Глава 18 В Новгороде
Хорошо было взирать отцу и братьям из неприступного Владимира на все происходящее вокруг, а каково самому Святославу в Новгороде оставаться?
Ведь это к нему, прежде всего, явились послы Мстислава, а поганое известие ему любой рад был принести.
Вот и стали говорить, что он должен был отправиться в свой удел, а Новгород его уделом никогда не был и не будет. Сюда пусть возвращается тот, кого они всем миром просили быть их князем – это Мстислав – сын Мстислава Храброго, а этот в другом месте должен ума и опыта набраться, чтобы в сражение против всего мира вступить. Они обнаглели до того, что открыто ему сказали о том, что он им убитый нужен больше, чем живой, так как не хотят они мести Всеволода, но живого князя они тоже не хотят.
– Или мало у твоего отца уделов, пусть найдет он еще один, а нас оставь в покое, – так говорили бояре князю, и настроены они были в те дни решительно.
Стало ясно, что надо принять решение и как-то достойно выйти из трудного положения.

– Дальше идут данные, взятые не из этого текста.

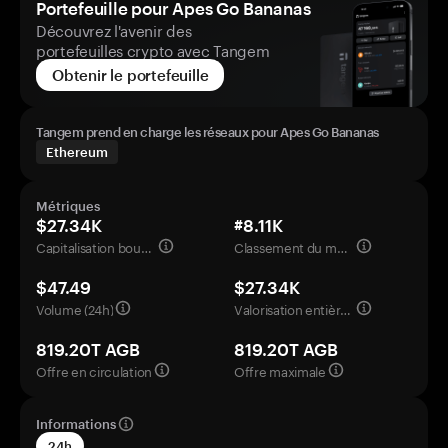
Portefeuille pour Apes Go Bananas
Découvrez l'avenir des
portefeuilles crypto avec Tangem
Obtenir le portefeuille
Tangem prend en charge les réseaux pour Apes Go Bananas
Ethereum
Métriques
$27.34K
#8.11K
Capitalisation boursière
Classement du marché
$47.49
$27.34K
Volume (24h)
Valorisation entièrement diluée
819.20T AGB
819.20T AGB
Offre en circulation
Offre maximale
Informations
24h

А потом и того хуже, князю доложили, что те бояре, которые с ним прибыли уже в плену у Мстислава, их скрутили и ночью тайно из города вывезли, а те, кто остались, только новгородцы, значит он в полном одиночестве.
– Что делать? – уже в пустоту вопрошал он, старался представить, как повел бы себя отец, но ничего такого представить не мог, больно он неопытен и беспомощен был все время. А отца своего грозного он боялся больше, чем Мстислава, потому что о том с восторгом говорили, а то, что гнев отца страшен будет, сомнений в том не было никаких.
Из-за страха, переходящего в ужас он и медлил. Мстислав же, видя, что его предупреждение не помогает, града тайно юнец не покидает, приказал схватить его и бросить в погреб, но там не трогать, пусть посидит и подумает, как ему жить дальше.
– Пальцем не трогайте, вам же хуже будет, отрока мы невредимым к отцу отправим.
Он смотрел на воинов широко открытыми глазами, решил, что он все сделал верно. Пусть так, пусть отец и братья поспешат освободить его, если им дорог не только он сам (тут можно было не обольщаться), но если они не хотят мириться с вероломством, они должны о нем позаботиться.